The Escambray Mountains (Spanish: Sierra del Escambray) are a mountain range in the central region of Cuba, in the provinces of Sancti Spíritus, Cienfuegos and Villa Clara. The Escambray Mountains are located in the south-central region of the island, extending about 80 kilometers (50 mi) from east to west, and 80 kilometers (50 mi) from north to south. Their highest peak, Pico San Juan, rises to 960 m (3,150 ft) above sea level.
The Escambray range is divided into two sections by the Agabama River. The western part is called the Guamuhaya Mountains, and the eastern part, raising between Trinidad and Sancti Spiritus, is best known as Sierra de Sancti Spiritus. After Pico San Juan, the highest points are Caballete de Casas, Gavilanes, Loma de Banao, Caja de Agua, and Pico Tuerto.

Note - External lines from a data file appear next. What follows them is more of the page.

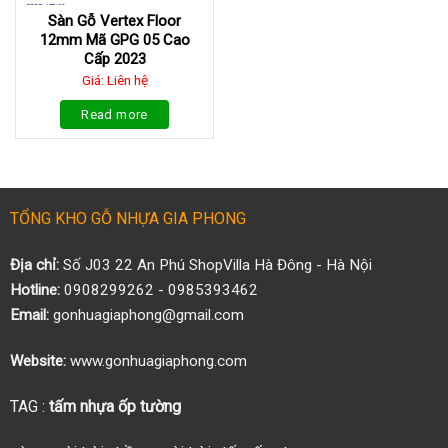
Sàn Gỗ Vertex Floor
12mm Mã GPG 05 Cao
Cấp 2023
Giá: Liên hệ
Read more
TỔNG KHO GỖ NHỰA GIA PHONG
Địa chỉ:
Số J03 22 An Phú ShopVilla Hà Đông - Hà Nội
Hotline:
0908299262 - 0985393462
Email:
gonhuagiaphong@gmail.com
Website:
www.gonhuagiaphong.com
TAG :
tấm nhựa ốp tường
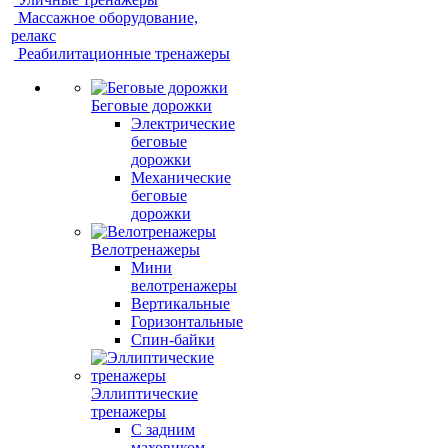
Массажное оборудование,
релакс
Реабилитационные тренажеры
Беговые дорожки
Электрические
беговые
дорожки
Механические
беговые
дорожки
Велотренажеры
Мини
велотренажеры
Вертикальные
Горизонтальные
Спин-байки
Эллиптические
тренажеры
С задним
маховиком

Topes de Collantes is a nature reserve park established in the south-eastern ranges of Escambray Mountains, protecting and showcasing caves, rivers, waterfalls, and canyons. The Valley de los Ingenios is developed at the south-eastern foot of the mountains, and is a UNESCO World Heritage Site. The mountains were the theater of the War Against the Bandits in 1960-1962. It was also a planned refuge during the Bay of Pigs Invasion, however, it was never used as such.